▶ _What this task involves_
Reproduce the records verbatim, starting at their beginning and ending at the line containing "### GetViewparamKeyOk", and omit the pictures from your answer.

▶ _Recorded data_
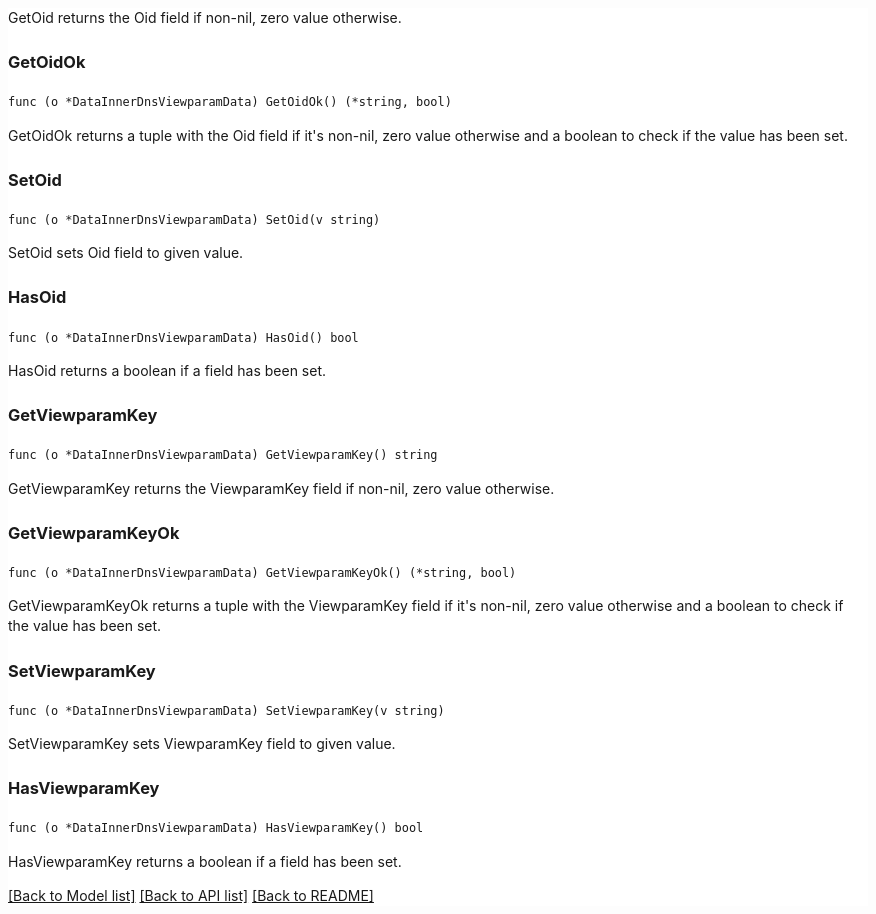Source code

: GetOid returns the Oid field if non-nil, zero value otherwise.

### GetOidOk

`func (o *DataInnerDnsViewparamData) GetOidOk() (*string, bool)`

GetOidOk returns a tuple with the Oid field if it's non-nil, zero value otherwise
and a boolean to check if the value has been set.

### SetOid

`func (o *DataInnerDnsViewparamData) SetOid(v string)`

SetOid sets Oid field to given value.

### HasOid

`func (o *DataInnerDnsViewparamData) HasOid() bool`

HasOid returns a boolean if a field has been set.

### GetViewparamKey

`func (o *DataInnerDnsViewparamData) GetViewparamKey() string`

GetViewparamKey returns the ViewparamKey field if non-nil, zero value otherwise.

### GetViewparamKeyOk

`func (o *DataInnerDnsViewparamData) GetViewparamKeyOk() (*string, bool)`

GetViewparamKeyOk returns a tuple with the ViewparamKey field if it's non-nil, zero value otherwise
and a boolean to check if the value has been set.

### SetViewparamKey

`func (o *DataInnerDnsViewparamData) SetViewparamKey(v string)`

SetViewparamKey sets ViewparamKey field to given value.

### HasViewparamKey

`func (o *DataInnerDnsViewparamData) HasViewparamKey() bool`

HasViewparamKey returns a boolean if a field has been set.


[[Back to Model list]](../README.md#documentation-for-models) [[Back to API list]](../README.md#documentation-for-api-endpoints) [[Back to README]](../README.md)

▶ _Task response_
Source code

: GetOid returns the Oid field if non-nil, zero value otherwise.

### GetOidOk

`func (o *DataInnerDnsViewparamData) GetOidOk() (*string, bool)`

GetOidOk returns a tuple with the Oid field if it's non-nil, zero value otherwise
and a boolean to check if the value has been set.

### SetOid

`func (o *DataInnerDnsViewparamData) SetOid(v string)`

SetOid sets Oid field to given value.

### HasOid

`func (o *DataInnerDnsViewparamData) HasOid() bool`

HasOid returns a boolean if a field has been set.

### GetViewparamKey

`func (o *DataInnerDnsViewparamData) GetViewparamKey() string`

GetViewparamKey returns the ViewparamKey field if non-nil, zero value otherwise.

### GetViewparamKeyOk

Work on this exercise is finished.